--- Dataset content Enclosed Below ---

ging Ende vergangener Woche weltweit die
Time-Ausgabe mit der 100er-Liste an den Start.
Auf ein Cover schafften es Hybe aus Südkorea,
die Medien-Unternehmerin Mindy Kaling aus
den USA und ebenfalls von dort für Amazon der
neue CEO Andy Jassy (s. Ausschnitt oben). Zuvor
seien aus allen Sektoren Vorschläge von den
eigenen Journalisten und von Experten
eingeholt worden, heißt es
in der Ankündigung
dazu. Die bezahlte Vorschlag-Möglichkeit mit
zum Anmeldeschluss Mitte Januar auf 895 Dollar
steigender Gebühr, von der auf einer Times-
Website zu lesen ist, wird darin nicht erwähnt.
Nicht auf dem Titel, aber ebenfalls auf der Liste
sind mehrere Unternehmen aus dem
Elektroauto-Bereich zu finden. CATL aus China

--- End of Enclosed Dataset content ---
--- Dataset content Enclosed Below ---

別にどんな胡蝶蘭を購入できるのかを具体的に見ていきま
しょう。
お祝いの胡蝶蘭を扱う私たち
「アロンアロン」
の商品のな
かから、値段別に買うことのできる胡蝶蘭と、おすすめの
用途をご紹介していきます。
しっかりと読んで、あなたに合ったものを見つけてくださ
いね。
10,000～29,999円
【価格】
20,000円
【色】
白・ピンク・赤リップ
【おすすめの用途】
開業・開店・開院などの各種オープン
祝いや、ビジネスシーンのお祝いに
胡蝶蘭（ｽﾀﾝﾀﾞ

--- End of Enclosed Dataset content ---
--- Dataset content Enclosed Below ---

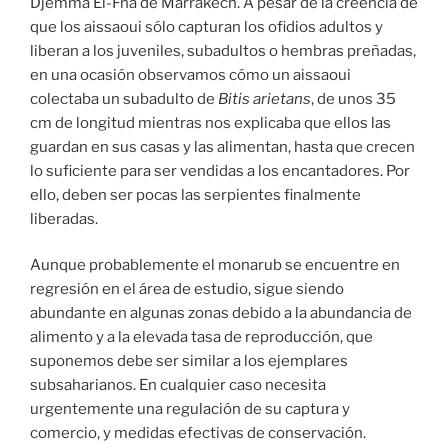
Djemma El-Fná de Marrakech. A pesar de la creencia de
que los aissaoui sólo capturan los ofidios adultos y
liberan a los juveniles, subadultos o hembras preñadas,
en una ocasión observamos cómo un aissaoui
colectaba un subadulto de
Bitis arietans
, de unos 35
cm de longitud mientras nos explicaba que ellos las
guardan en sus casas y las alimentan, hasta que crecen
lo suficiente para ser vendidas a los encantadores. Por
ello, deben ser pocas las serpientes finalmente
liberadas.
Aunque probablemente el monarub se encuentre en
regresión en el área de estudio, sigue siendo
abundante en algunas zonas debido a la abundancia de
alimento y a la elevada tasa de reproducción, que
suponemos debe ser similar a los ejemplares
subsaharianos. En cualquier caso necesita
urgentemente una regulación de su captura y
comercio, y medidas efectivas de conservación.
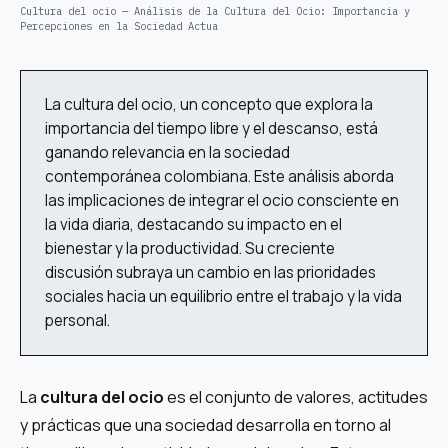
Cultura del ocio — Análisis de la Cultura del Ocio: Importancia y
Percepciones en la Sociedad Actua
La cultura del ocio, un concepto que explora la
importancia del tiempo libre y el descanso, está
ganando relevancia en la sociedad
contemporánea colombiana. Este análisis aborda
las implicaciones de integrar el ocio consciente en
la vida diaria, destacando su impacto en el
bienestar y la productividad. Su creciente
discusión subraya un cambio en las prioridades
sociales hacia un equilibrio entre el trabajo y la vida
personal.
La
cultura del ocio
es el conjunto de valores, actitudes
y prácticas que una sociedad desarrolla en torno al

--- End of Enclosed Dataset content ---

» Brief
Where a line of the entries contains the word "ocio", copy that line.

» Completed exercise
Cultura del ocio — Análisis de la Cultura del Ocio: Importancia y
La cultura del ocio, un concepto que explora la
las implicaciones de integrar el ocio consciente en
cultura del ocio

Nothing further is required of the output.